Friday, April 17, 2015

These Kids Aren't the Kids I Expected

My mother's grandparents (top) and parents (bottom)

I had it all wrong. Well, I guess we had it all wrong, but that includes me.

When my wife and I got engaged we knew right away that we wanted to start having kids as soon as we were married. We spent our year-long engagement talking about our future family. Some of this discussion involved preparing T for being the white mother of tan babies. T is mostly of Irish descent, I am mixed with Puerto Rican (which is really a mix already), Japanese, and what my mother called "Euro Potpourri." We figured that the various darker sides my heritage would dominate our children's gene expression. We were wrong.

My father's parents

My son was born at 9 pounds and with blonde hair and blue eyes. All of a sudden I was the one who had to adjust to looking different than my son. I prepared my "I'm not the nanny" speech, with different versions of different lengths. It was an adjustment. It wasn't terrible, but it was an adjustment. My daughters have darker hair and look more Asian than my son, though the baby's eyes are still undeclared.
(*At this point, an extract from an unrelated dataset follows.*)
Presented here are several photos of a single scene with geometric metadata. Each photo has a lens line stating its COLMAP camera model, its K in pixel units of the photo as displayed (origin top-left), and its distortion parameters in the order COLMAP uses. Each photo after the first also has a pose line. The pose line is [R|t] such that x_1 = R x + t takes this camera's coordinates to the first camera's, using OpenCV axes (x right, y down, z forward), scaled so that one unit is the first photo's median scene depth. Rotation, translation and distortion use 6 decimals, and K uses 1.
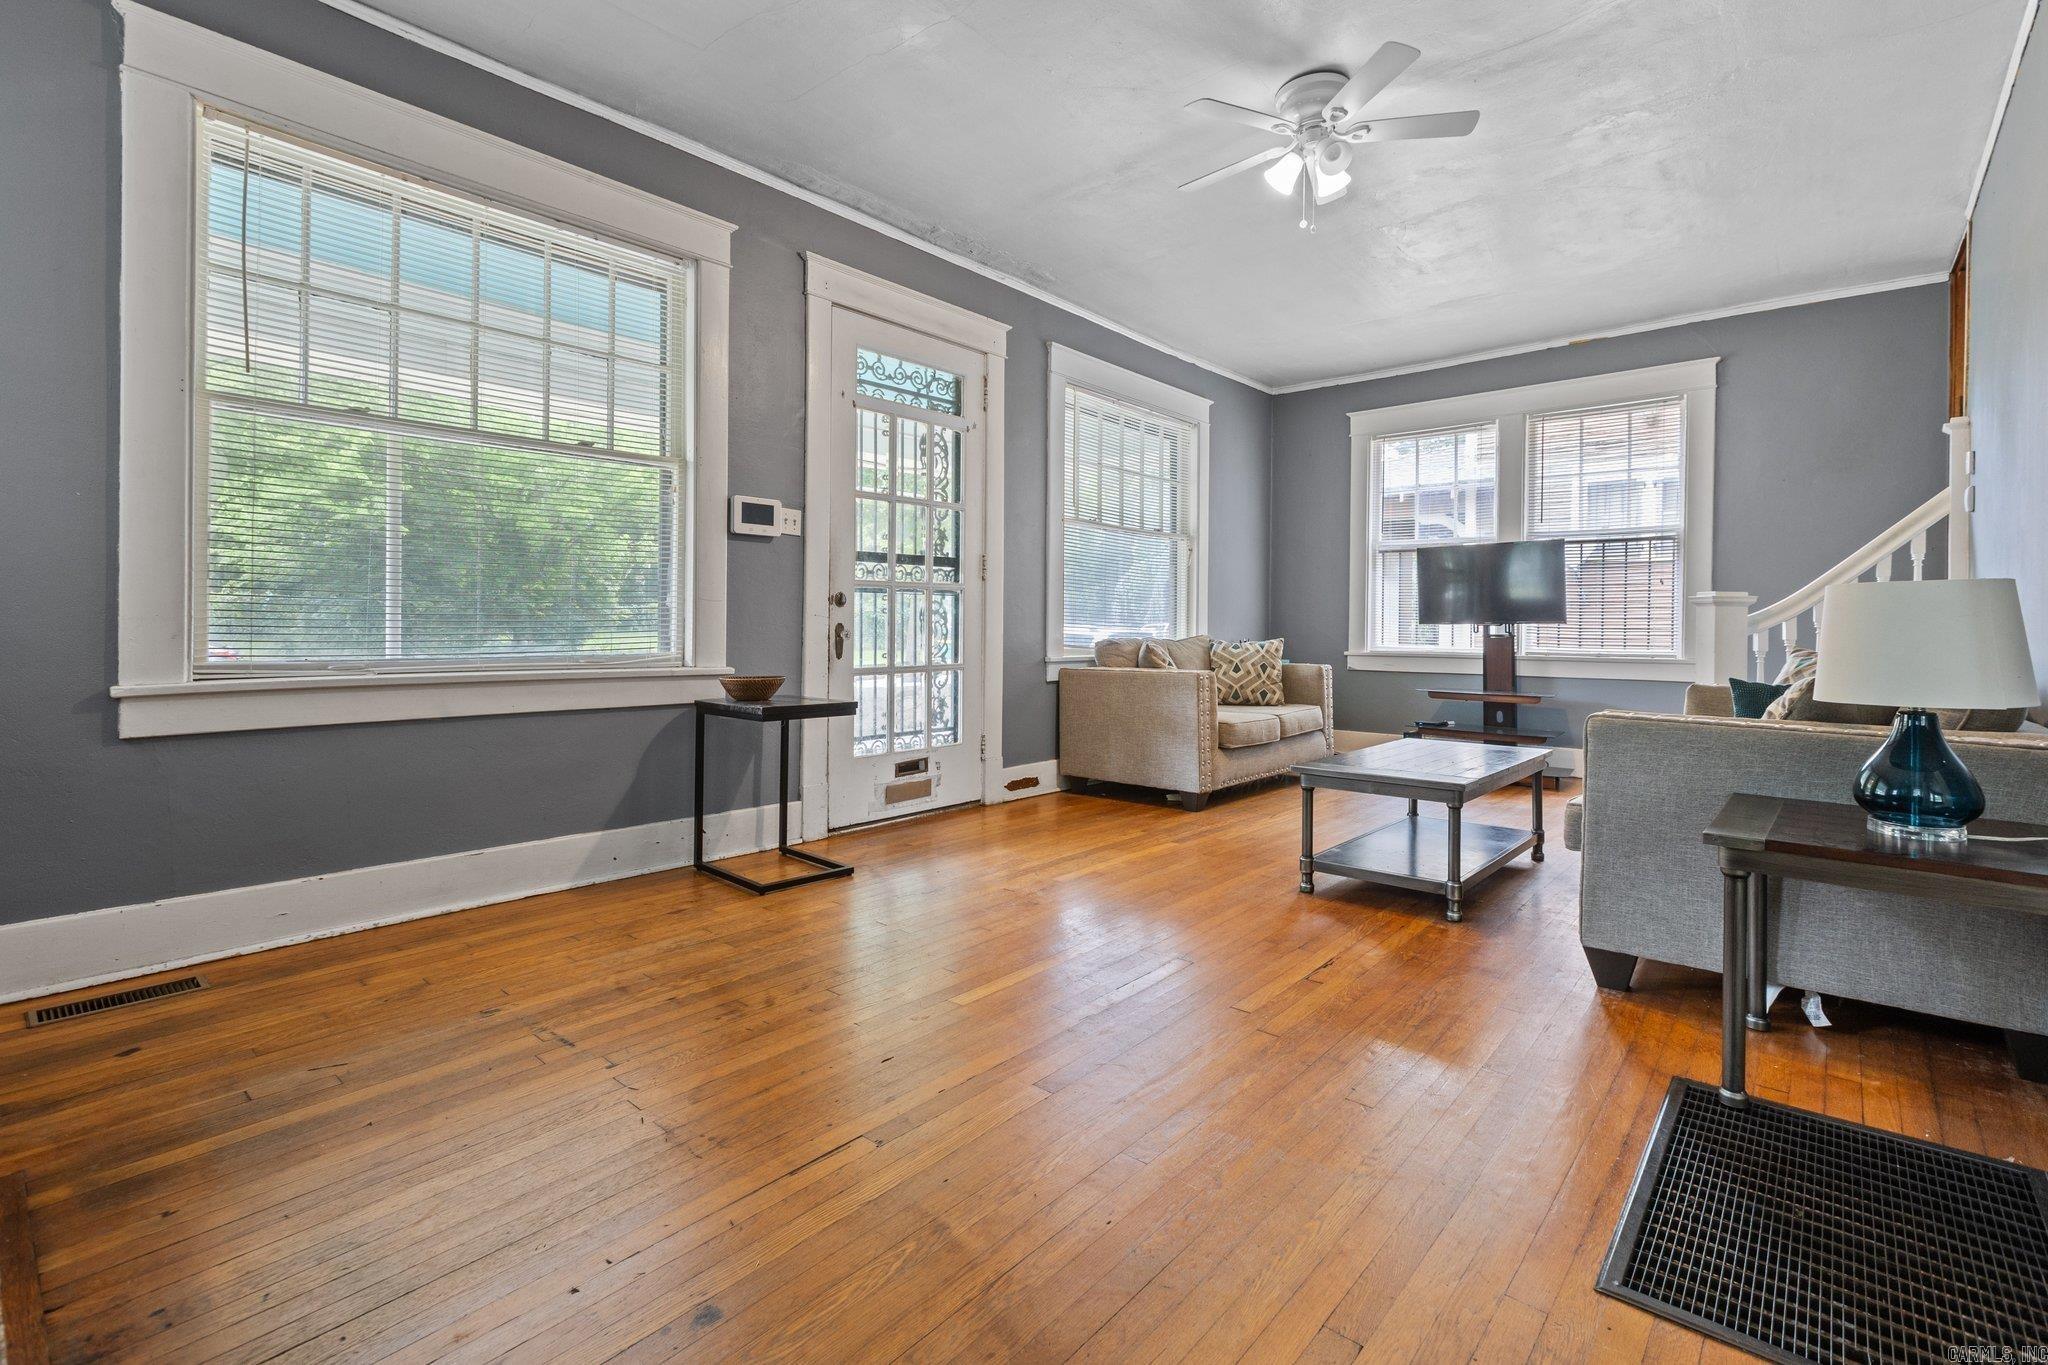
lens RADIAL K [[921.6, 0, 1008.6], [0, 921.6, 628.6], [0, 0, 1]] dist [0.006506, -0.000279]
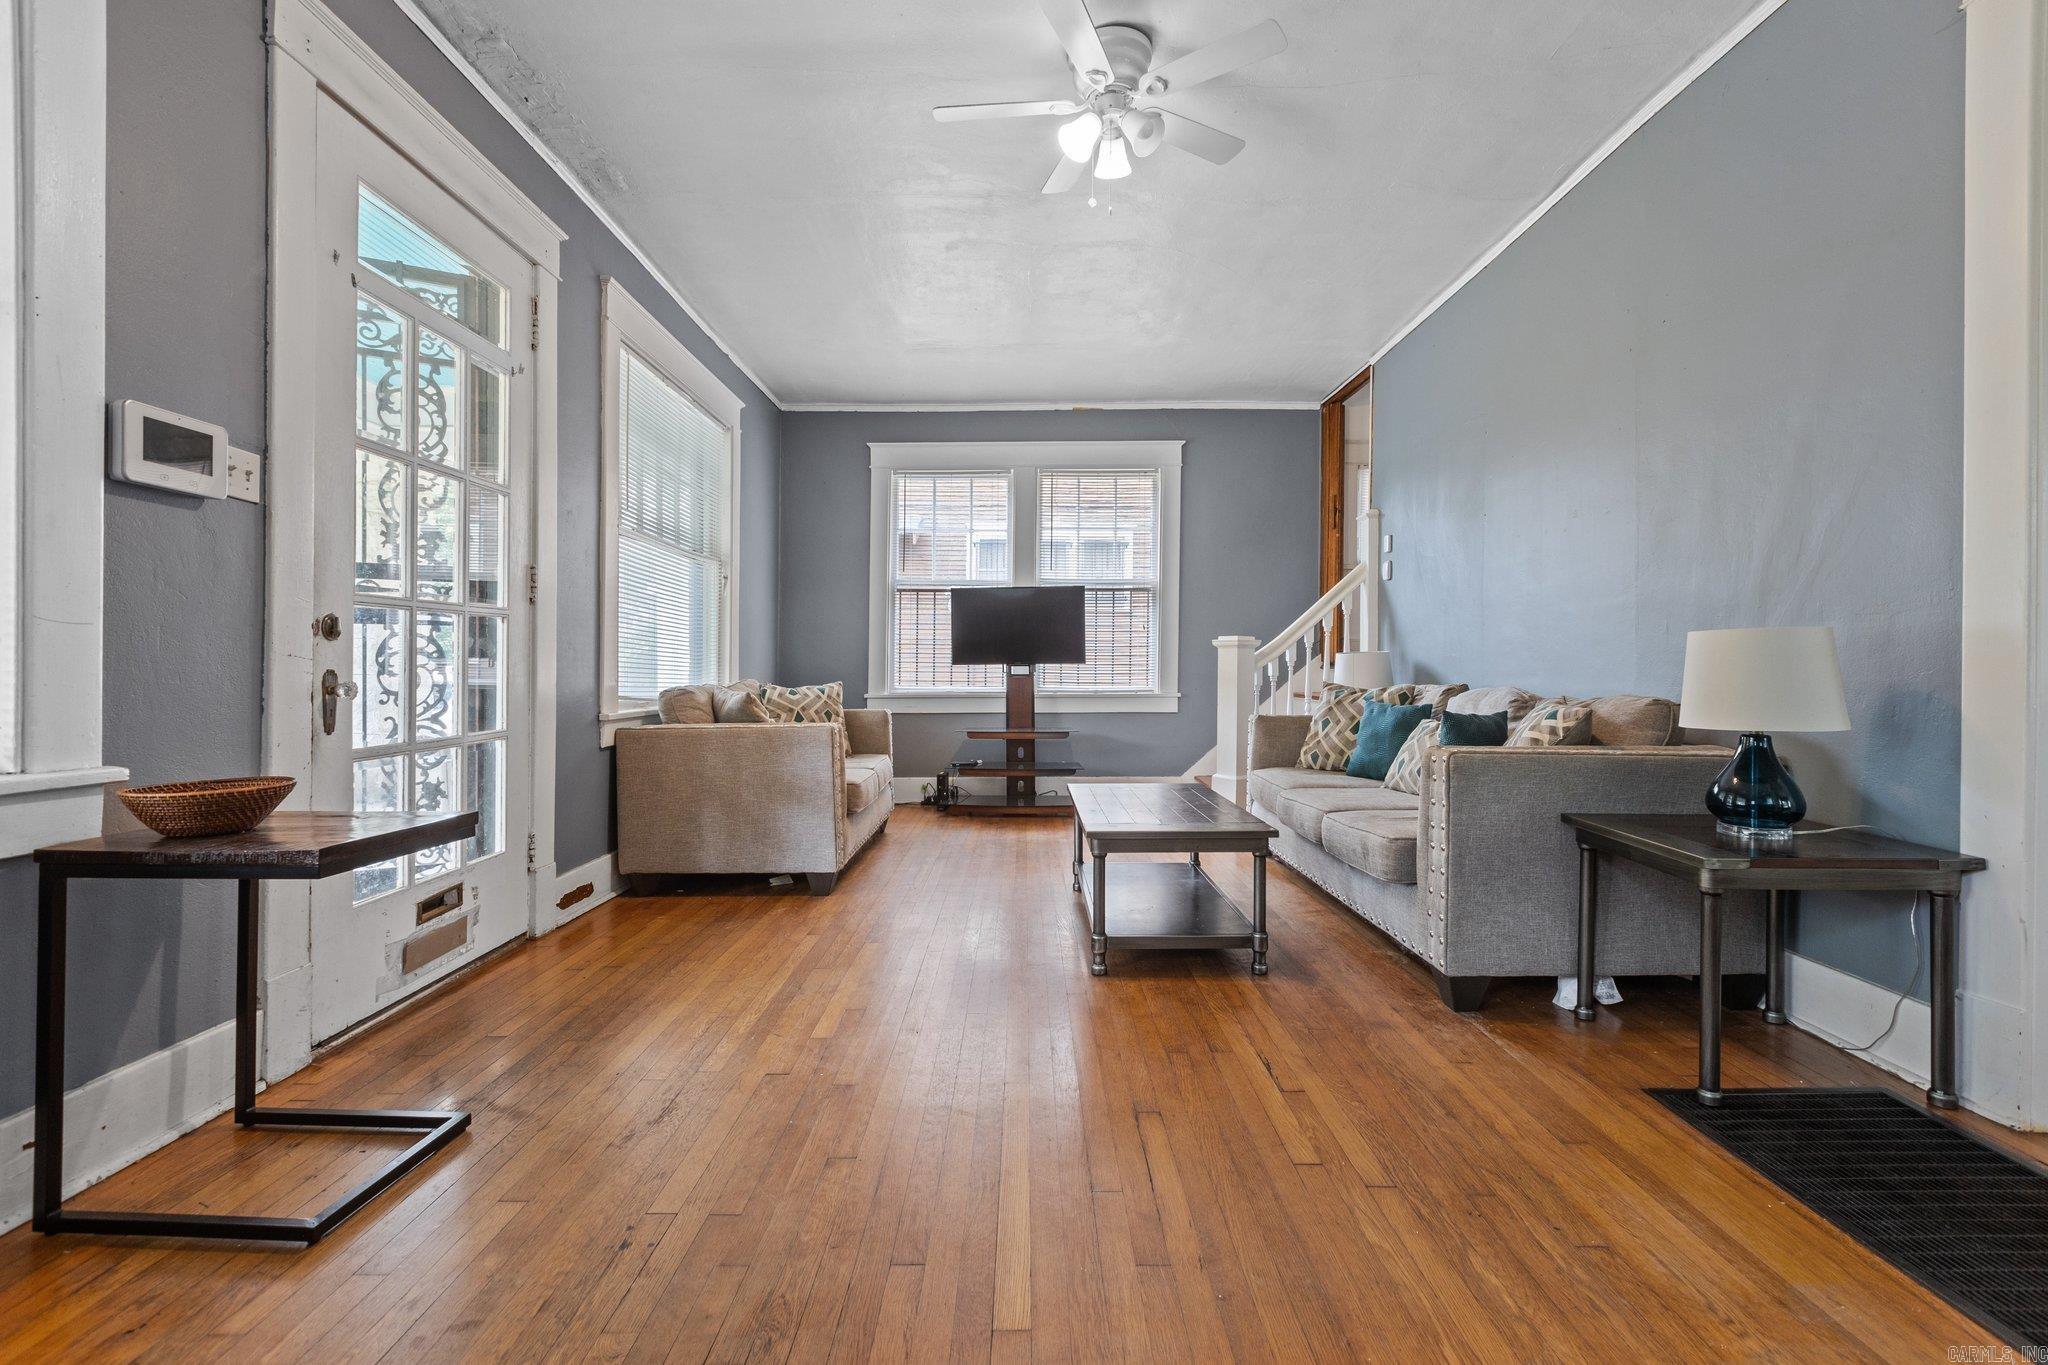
lens RADIAL K [[921.6, 0, 1011.9], [0, 921.6, 668.2], [0, 0, 1]] dist [0.006506, -0.000279]
pose [[0.752612, -0.008396, 0.658410, -0.220591], [0.009261, 0.999955, 0.002165, -0.003817], [-0.658399, 0.004469, 0.752656, 0.286056]]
There have been a few mix ups over the years, though fewer than I expected. My wife tells me that other parents and people at day care have assumed that my kids have different fathers. There was the time at the ER when the doctor refused to start talking until he could determine why I was standing so close by. That was a weird one. He called out our name, T approached with Buddy in her arms, and I approached behind them with Lou in tow. The doctor kept looking away, then looking at me, then looking away again, but not saying anything. He finally made gesture to T that said, "what is going on? Who is that guy? Should I say something?" T told him who I was and you could see his shoulders relax and the red start to drain from his face.
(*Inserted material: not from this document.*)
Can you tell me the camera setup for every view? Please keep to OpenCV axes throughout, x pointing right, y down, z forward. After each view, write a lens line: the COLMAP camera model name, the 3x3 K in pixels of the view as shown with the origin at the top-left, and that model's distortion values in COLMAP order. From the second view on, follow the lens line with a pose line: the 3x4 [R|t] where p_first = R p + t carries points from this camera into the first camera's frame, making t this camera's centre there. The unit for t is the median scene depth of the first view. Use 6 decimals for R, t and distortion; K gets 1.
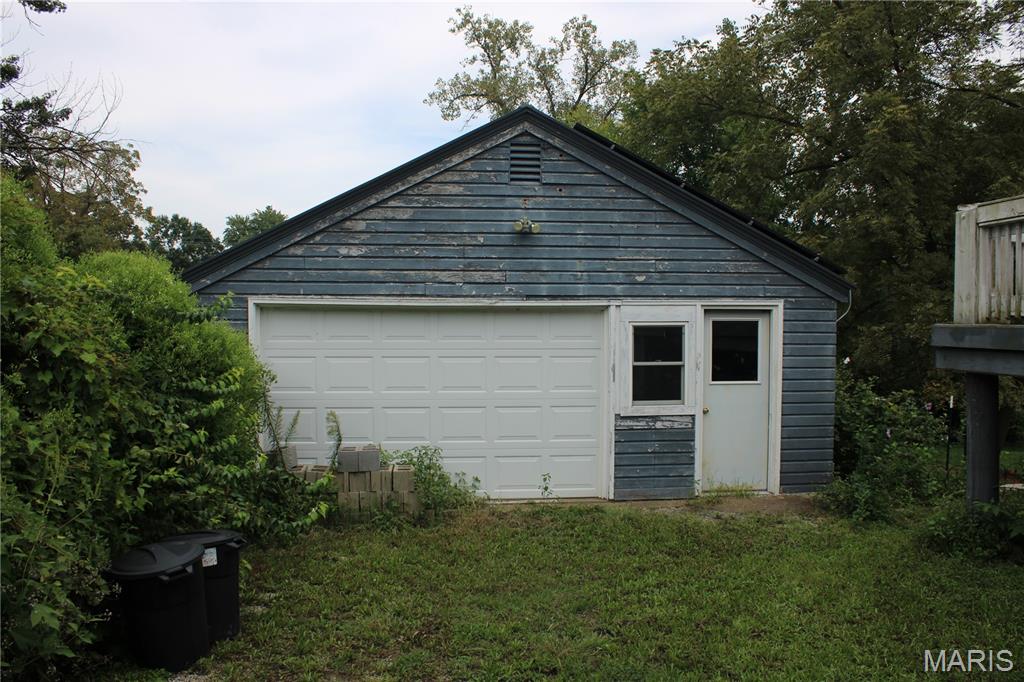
lens RADIAL K [[855.0, 0, 510.8], [0, 855.0, 340.9], [0, 0, 1]] dist [-0.109606, 0.010009]
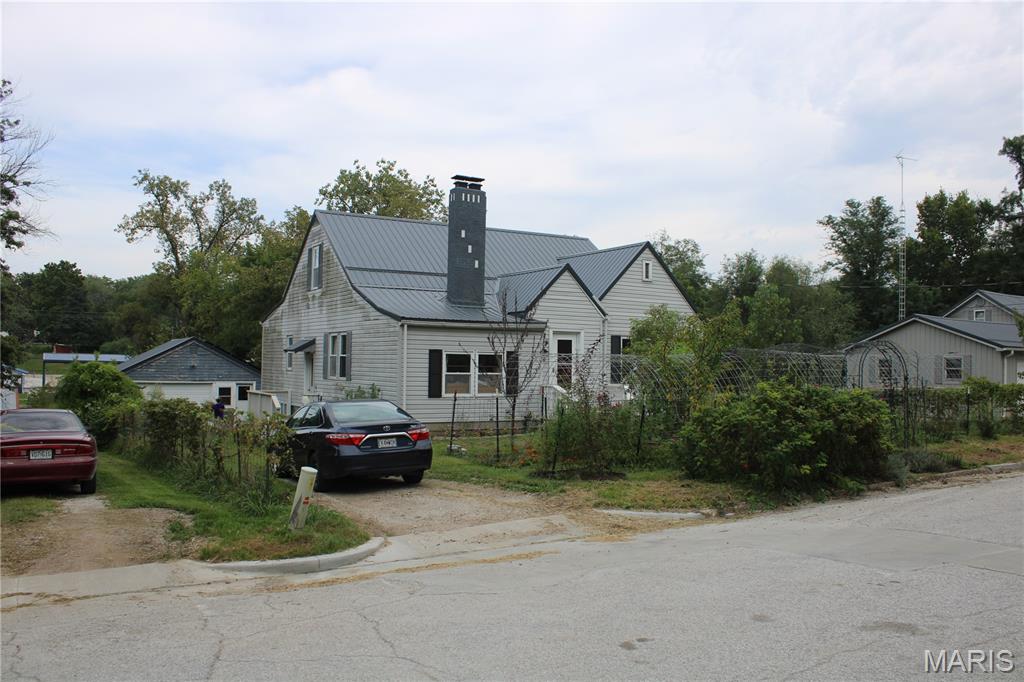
lens RADIAL K [[855.0, 0, 513.5], [0, 855.0, 335.6], [0, 0, 1]] dist [-0.109606, 0.010009]
pose [[0.916782, 0.021580, 0.398805, -0.036047], [0.000293, 0.998503, -0.054704, -0.008378], [-0.399388, 0.050268, 0.915403, -0.643306]]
Another time my wife went to fill a prescription for my son and had the Asian American pharmacist tell her, "You know that's a Japanese name right?" "Yes," T answered, "he's named after his father who is Japanese." I have always wished she'd have added, "You know Annabelle is a European name?"

For the most part it's been easy, but there are still things that catch me off guard. For example, St. Patrick's Day was never a big deal at my house. Sure, there were many years when my mom would make corned beef and cabbage, but at some point we found out my grandfather was part Scottish and only drank like he was Irish. I wore green to school, but that was mostly to avoid being pinched.

It's different now. Thanks to my wife St. Patrick's Day is now kind of a thing for us. This includes making special Irish themed shirts for the kids. I am all for cultural pride, but I'll admit that sending Buddy to school in that shirt made me uneasy. He goes to a predominantly African American school, like I did for many years. Even though I don't identify as white I was considered white by my classmates and I quickly learned to not do anything that highlighted my whiteness. I joked to my brother that I had sent Buddy to school in a "white power" t-shirt, and I worried a little about what he'd face. Nothing happened, which is what I should have expected.



But it's kindergarten and kids are more oblivious to some of this stuff when they're young. What happens as he gets older and everyone becomes more jaded? White people celebrating their culture doesn't bother me. But when it's my own kids I start to have worries that I didn't expect to have. Having the worries makes me uneasy because I feel like I shouldn't worry. I have no idea what I really think about this yet.

Over the years I've tried to keep the kids aware of their Japanese and Puerto Rican heritage because that's what I know, and because it's the side that I think they can most easily lose. I feel that if they just pass for white they'll be treated as white and they'll lose touch with the other components of our cultures.

I've also noticed that I've held on to some anachronistic parenting approaches that don't apply to my kids the way they did to my brother and I. For example, my mom bought my brother a light brown skinned baby doll so that he could have a doll that looked like him. I was thrilled when my cousin gave my daughter a similar doll. I have also felt compelled to color my princesses brown when we color together. I want my kids to see these representations even though the kids are much lighter than my brother or I.



Diversity is good for any kid, I know that my motivations come from wanting to make sure they feel they are represented in their own play. I do this even though the things I'm exposing them to don't really look like them as much as they look like my brother or our cousins. So really it's that I want them to see me in their play. I'm not sure how I feel about this. I think it also goes back to me wanting to make sure they remember the parts of their heritage that I think they are most likely to lose if left to be what the world tells them.

The world is becoming friendlier to mixed people. I think there's less pressure to identify as one thing. And as much as I want them to identify like I identify, I know I need to embrace my kids' Irish side. (Even so, those shirts kind of freak me out.)

1 comment:

  1. My father is English and my mother Lithuanian. It always bothered him a little that my brother and I always chose to embrace being Lithuanian, with tatoos and t-shirts and such. It really was just a matter of us liking being a bit more exotic.